All the big Oscar winners – and where to watch them
Hollywood’s annual round of back-slapping (and, one time, face-slapping…) has come and gone, with some great films recognised.

Here’s the biggest winners from this year’s Academy Awards; scroll down for the full list.
Best Picture

One Battle After Another
Already considered a modern classic, PTA’s electrifying portrait of a dystopian America won six Oscars including, yes, the big one. Flicks critic Luke Buckmaster called the film “a jittery, white-knuckle ride” that ranks among the director’s best.
Best Actress in Leading Role

Jessie Buckley, for Hamnet
Jessie Buckley blew many people away with her amazingly powerful and layered portrayal of Shakespeare’s wife. Flicks critic Luke Buckmaster described it as a performance that “works in small and large registers, layering the intimate gestures of daily life with the larger ruptures that surface in moments of great stress and melancholia.”
Best Actor in a Leading Role

Michael B. Jordan, for Sinners
If you watched Sinners and thought you were seeing double, well, yeah: it stars not one but two Michael B. Jordans. Playing identical twin gangsters – the Smokestack Twins – it’s a showstopping piece of bravura acting.
Best Director

Paul Thomas Anderson, for One Battle After Another
Can you believe that until this year’s Oscars, Paul Thomas Anderson – one of the most acclaimed directors of his generation – had never won an Academy Award? A triumphant PTA took to the stage and began his speech by noting that “you make a guy work hard for one of these.”
Best International Feature Film

Sentimental Value
Joachim Trier’s dysfunctional family drama explores the difficult relationship between a father and daughter, played by Stellan Skarsgård and Renate Reinsve respectively. Flicks’ Luke Buckmaster wasn’t a huge fan, calling it “well acted but frustratingly drifty and amorphous.”
Best Cinematography

Autumn Durald Arkapaw, for Sinners
Autumn Durald Arkapaw has become the first woman to ever win a cinematography award. And it only took 97 years!
Best Editing

Andy Jurgensen, for One Battle After Another
Winning for the craft sometimes considered an “invisible art,” Jurgensen was crucial to establishing the film’s strange and intense energy, which was unpacked last year by Flicks’ Luke Buckmaster.

Source data
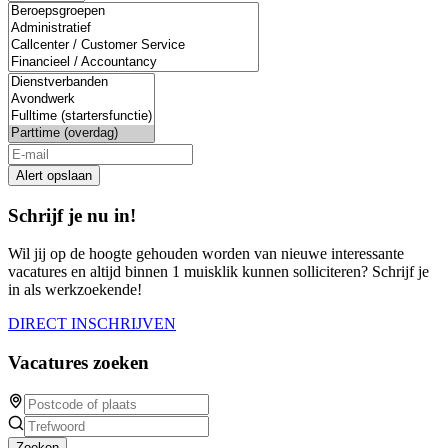
are
a
human,
ignore
this
field
Alert opslaan
Schrijf je nu in!
Wil jij op de hoogte gehouden worden van nieuwe interessante
vacatures en altijd binnen 1 muisklik kunnen solliciteren? Schrijf je
in als werkzoekende!
DIRECT INSCHRIJVEN
Vacatures zoeken
Zoeken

Activity list
A) Rewrite the paragraph of the Oscar winners article that begins "Can you believe that until this year’s Oscars" in a shorter form, keeping its main facts.
B) Print the part of the Oscar winners article that opens with the words containing "Andy Jurgensen, for" and closes with "Flicks’ Luke Buckmaster.".
C) Decide whether each statement agrees with the Oscar winners article, answering yes or no and quoting the words that decide it: (i) One Battle After Another won six Oscars. (ii) Luke Buckmaster was a huge fan of Sentimental Value. (iii) In Sinners, Michael B. Jordan plays identical twin gangsters.

Your written answers
A) Paul Thomas Anderson, one of the most acclaimed directors of his generation, had never won an Academy Award before this year's Oscars. On stage, he began his speech by noting that "you make a guy work hard for one of these."

B)
Andy Jurgensen, for One Battle After Another
Winning for the craft sometimes considered an “invisible art,” Jurgensen was crucial to establishing the film’s strange and intense energy, which was unpacked last year by Flicks’ Luke Buckmaster.

C)
(i) Yes: "won six Oscars including, yes, the big one"
(ii) No: "Flicks’ Luke Buckmaster wasn’t a huge fan"
(iii) Yes: "Playing identical twin gangsters – the Smokestack Twins"